Doctors ought to think that patients with periodontitis are joined to a multiplied risk of various cancers. 

Education and training of oral health practitioners can scale back the implications of each periodontitis and various cancers. 

Periodontal disease will be thought-about as a risk considering cancer however further studies are required to clarify these suggested associations.

REFERENCE 

• Sadighi Shamami M, Sadighi Shamami M, Amini S. Periodontal Disease and Tooth Loss as Risks for Cancer: A Systematic Review of the Literature.Iran J Cancer Prev. 2011;4(4):189-198.

• You Chen, Bao-ling Zhu, Cong-cong Wu, Rui-fang Lin, Xi Zhang, "Periodontal Disease and Tooth Loss Are Associated with Lung Cancer Risk", BioMed Research International, vol. 2020, Article ID 5107696, 12 pages, 2020. https://doi.org/10.1155/2020/5107696.

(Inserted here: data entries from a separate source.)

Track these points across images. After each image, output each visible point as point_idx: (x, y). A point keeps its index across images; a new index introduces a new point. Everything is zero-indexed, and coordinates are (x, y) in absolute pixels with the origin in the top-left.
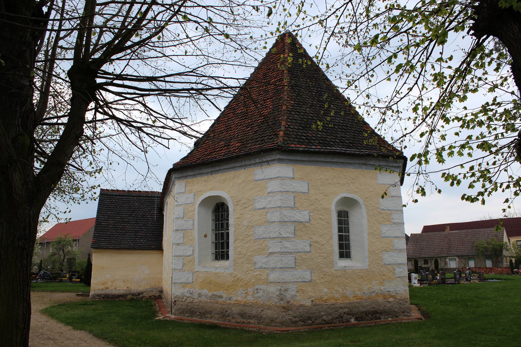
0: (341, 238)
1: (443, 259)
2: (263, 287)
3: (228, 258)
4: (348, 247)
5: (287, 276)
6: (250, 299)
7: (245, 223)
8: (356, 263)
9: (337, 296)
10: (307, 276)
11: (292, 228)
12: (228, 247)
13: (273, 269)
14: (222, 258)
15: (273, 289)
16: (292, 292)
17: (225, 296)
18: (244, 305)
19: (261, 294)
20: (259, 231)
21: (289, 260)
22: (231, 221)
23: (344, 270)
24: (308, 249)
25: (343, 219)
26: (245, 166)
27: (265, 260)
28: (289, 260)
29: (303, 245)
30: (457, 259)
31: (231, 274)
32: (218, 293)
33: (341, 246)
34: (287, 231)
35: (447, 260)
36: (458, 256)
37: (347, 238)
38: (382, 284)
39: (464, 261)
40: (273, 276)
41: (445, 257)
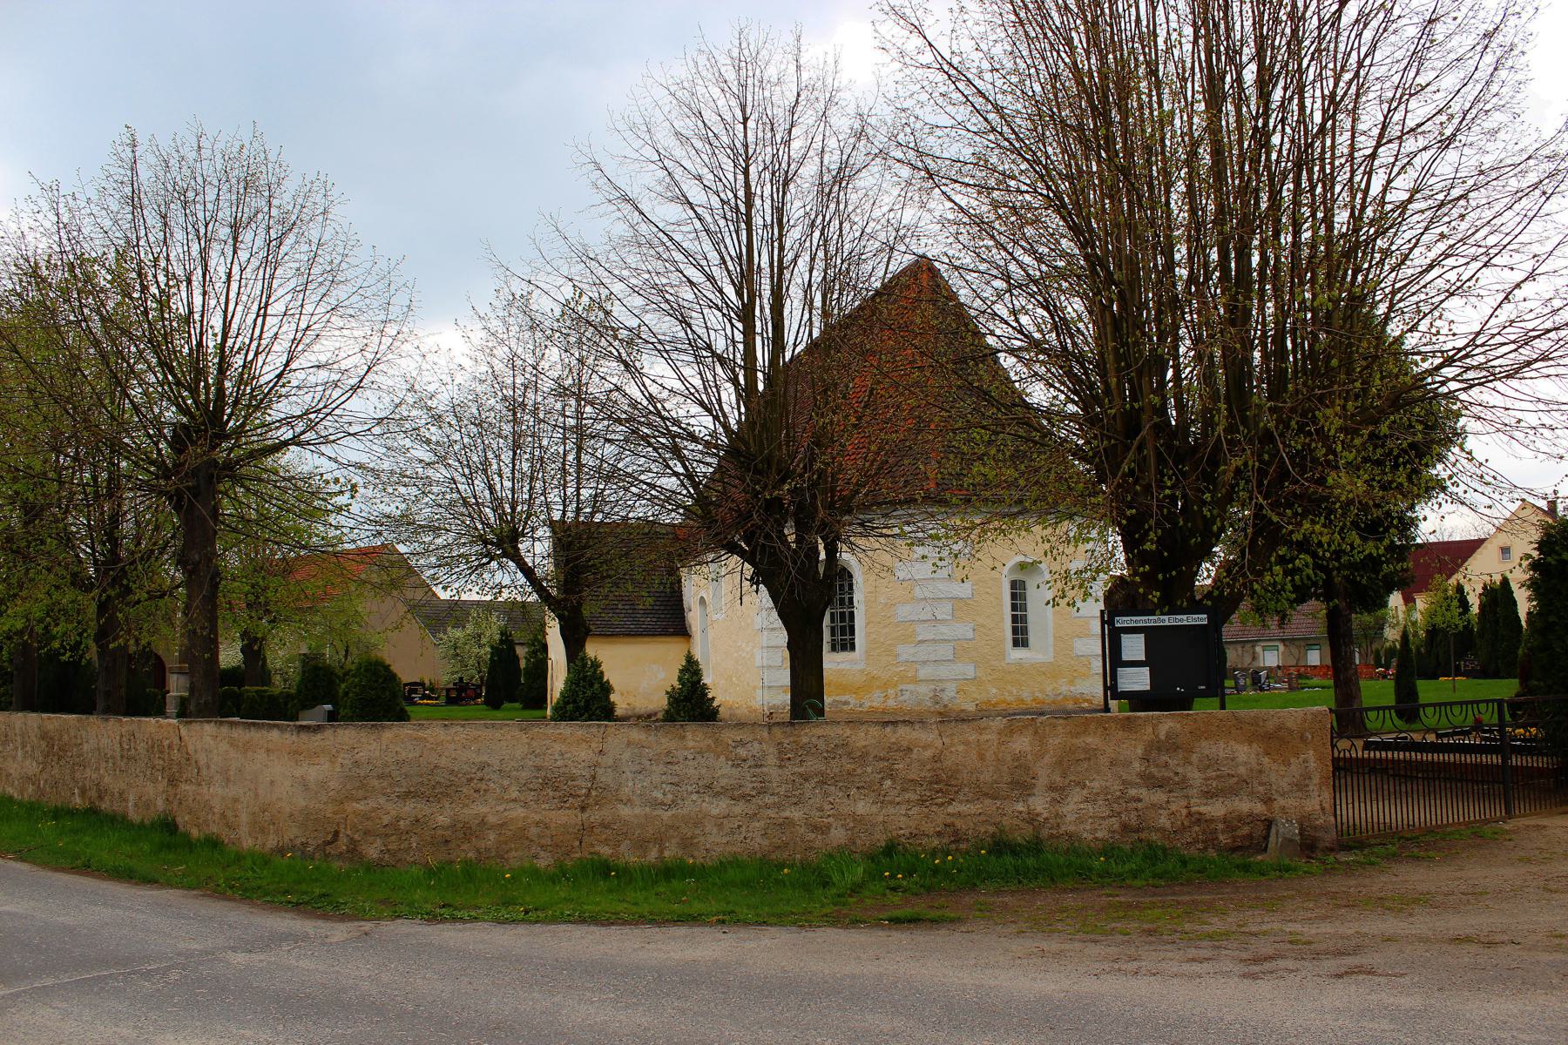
0: (1015, 619)
1: (1248, 646)
2: (911, 687)
3: (853, 648)
4: (1025, 631)
5: (943, 672)
6: (891, 703)
7: (882, 600)
8: (1038, 652)
9: (1010, 698)
10: (970, 671)
11: (949, 607)
12: (852, 632)
13: (924, 662)
14: (844, 648)
15: (924, 690)
16: (949, 693)
17: (852, 701)
18: (883, 712)
19: (907, 696)
20: (904, 612)
21: (946, 651)
22: (858, 597)
23: (1020, 664)
24: (970, 635)
25: (1018, 593)
26: (1042, 925)
27: (913, 651)
28: (946, 651)
29: (964, 630)
30: (1281, 648)
31: (862, 671)
32: (843, 698)
33: (1015, 631)
34: (944, 611)
35: (1258, 649)
36: (1283, 641)
37: (1024, 619)
38: (1071, 682)
39: (1295, 651)
40: (924, 672)
41: (1254, 643)
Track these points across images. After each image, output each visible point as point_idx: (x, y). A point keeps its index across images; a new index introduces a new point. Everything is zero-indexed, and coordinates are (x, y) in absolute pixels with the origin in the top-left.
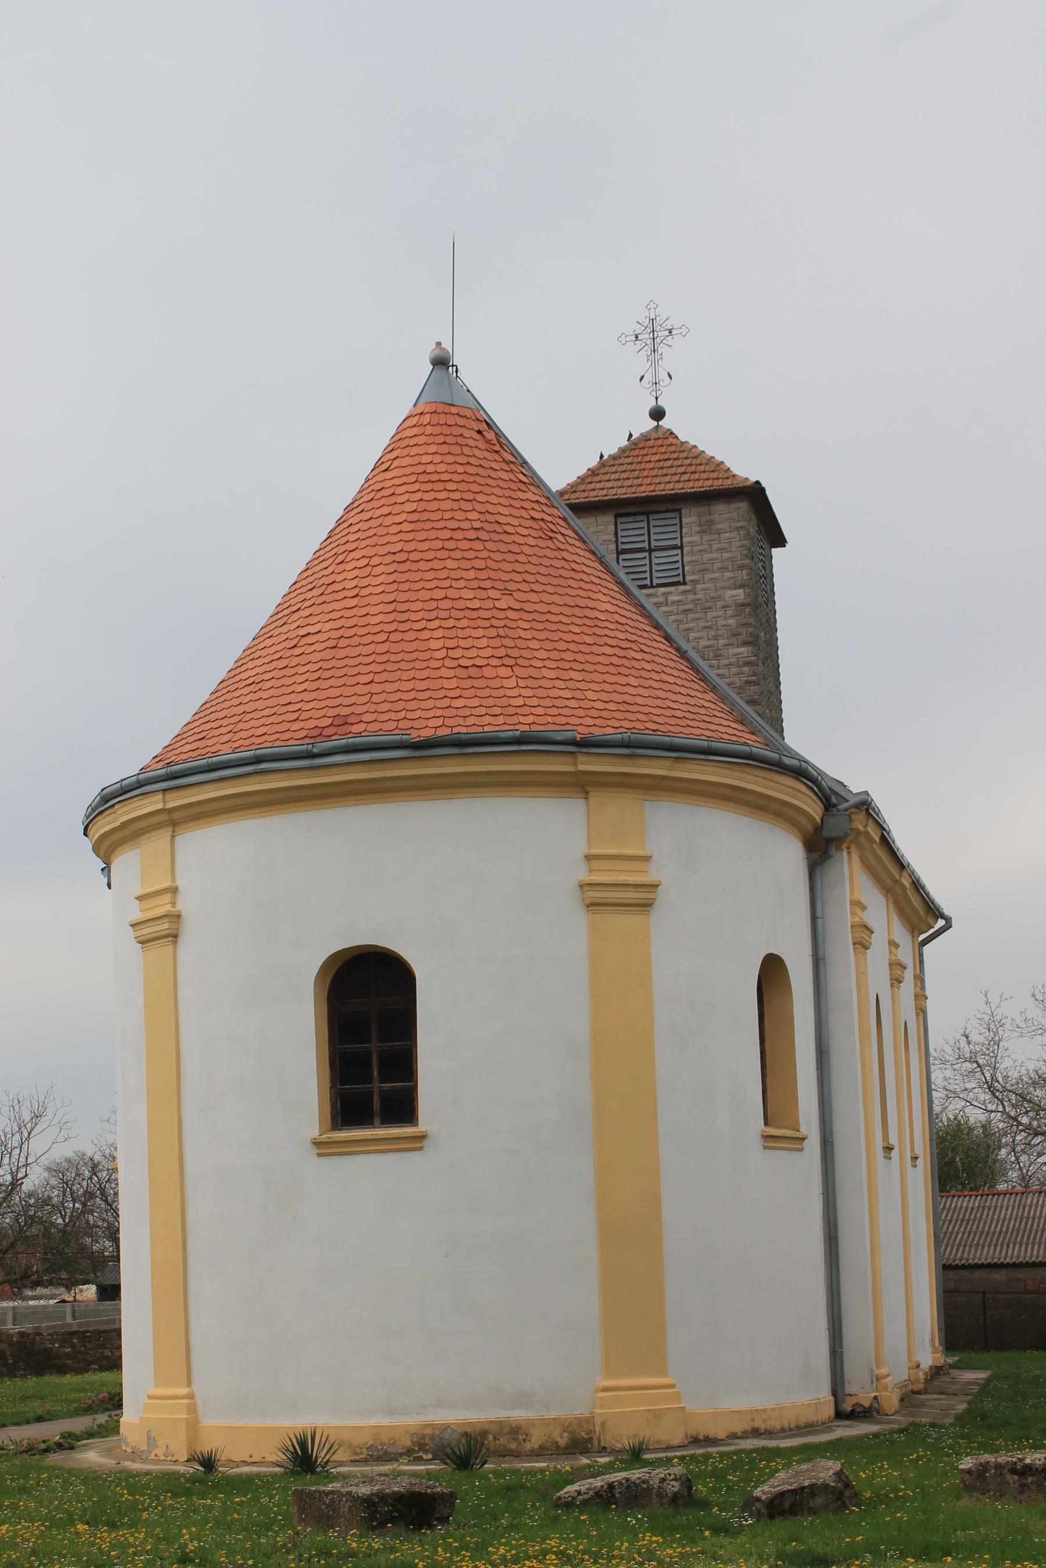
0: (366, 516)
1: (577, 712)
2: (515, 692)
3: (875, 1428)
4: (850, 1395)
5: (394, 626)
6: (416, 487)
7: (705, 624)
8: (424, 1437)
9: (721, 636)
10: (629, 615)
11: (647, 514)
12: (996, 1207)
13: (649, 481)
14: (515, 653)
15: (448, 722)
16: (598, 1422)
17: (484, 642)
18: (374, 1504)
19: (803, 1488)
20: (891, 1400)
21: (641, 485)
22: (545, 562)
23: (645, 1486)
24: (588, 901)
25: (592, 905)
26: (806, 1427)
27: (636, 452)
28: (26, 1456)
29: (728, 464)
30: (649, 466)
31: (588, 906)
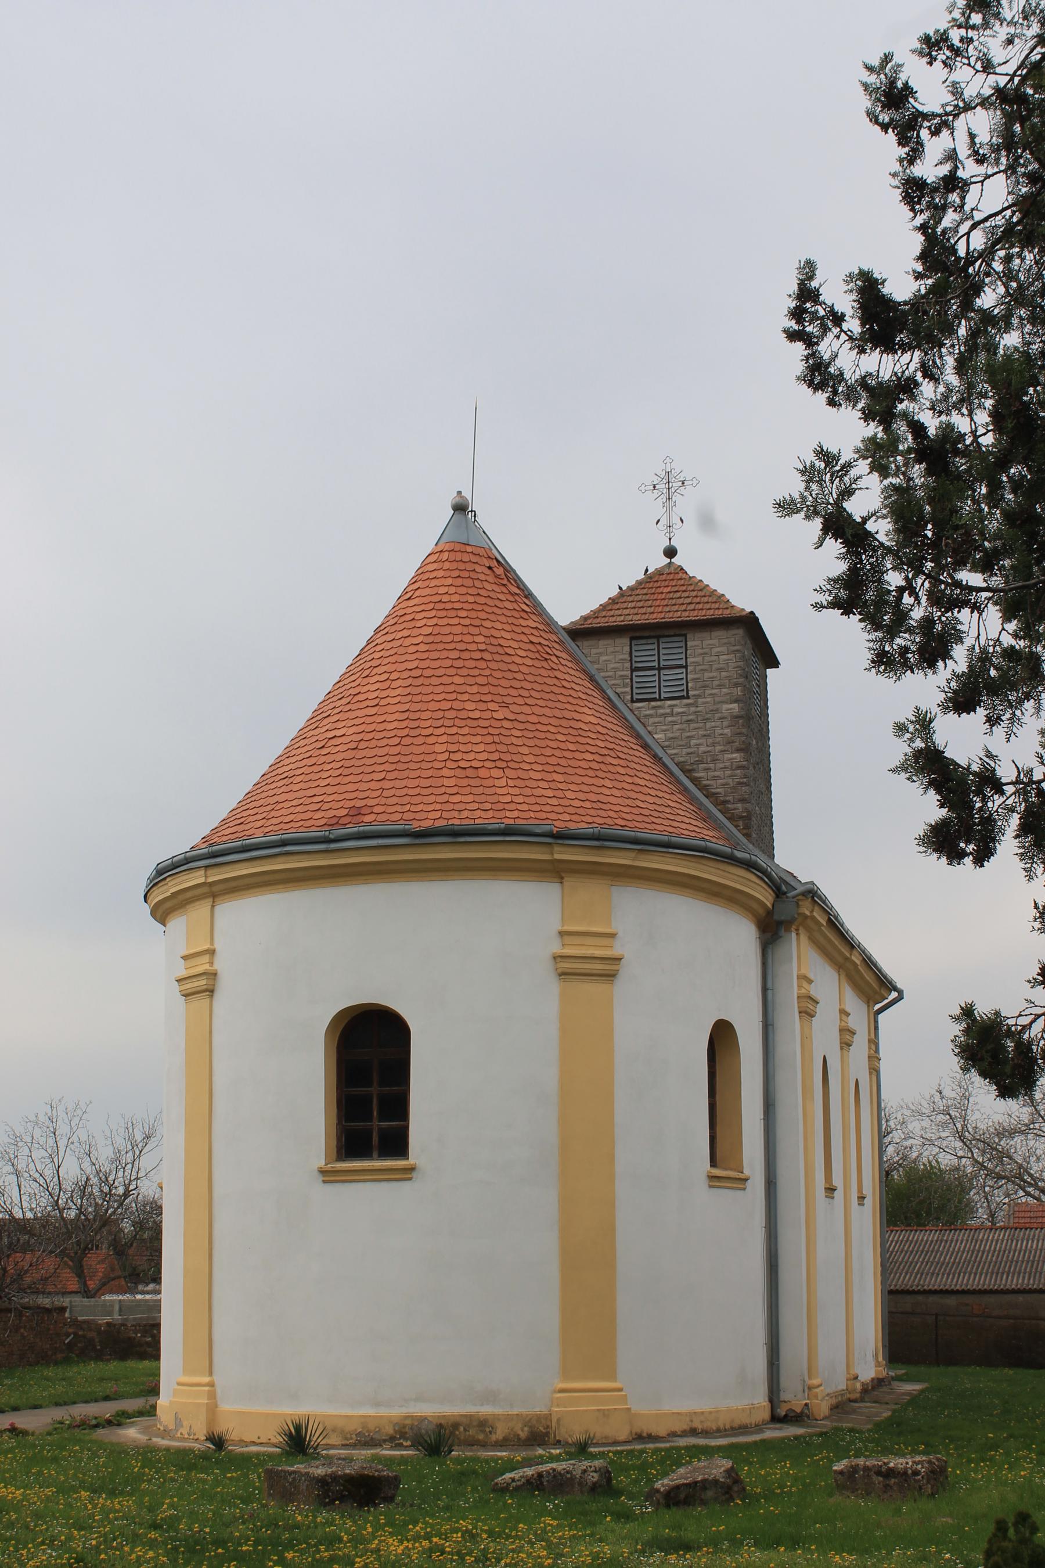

• Irani S, Barati I, Badiei M. Periodontitis and oral cancer - current concepts of the etiopathogenesis.Oncol Rev. 2020;14(1):465. Published 2020 Mar 18. doi:10.4081/oncol.2020.465.

• Saini R. Oral health links breast cancer. J Pharm Bioallied Sci. 2011;3(3):468. doi:10.4103/0975-7406.84473.

• Lauritano D, Sbordone L, Nardone M, Iapichino A, Scapoli L, Carinci F. Focus on periodontal disease and colorectal carcinoma. Oral Implantol (Rome). 2017;10(3):229-233. Published 2017 Nov 30. doi:10.11138/orl/2017.10.3.229.

• da Silva APB, Alluri LSC, Bissada NF, Gupta S. Association between oral pathogens and prostate cancer: building the relationship. Am J Clin Exp Urol. 2019;7(1):1-10. Published 2019 Feb 18.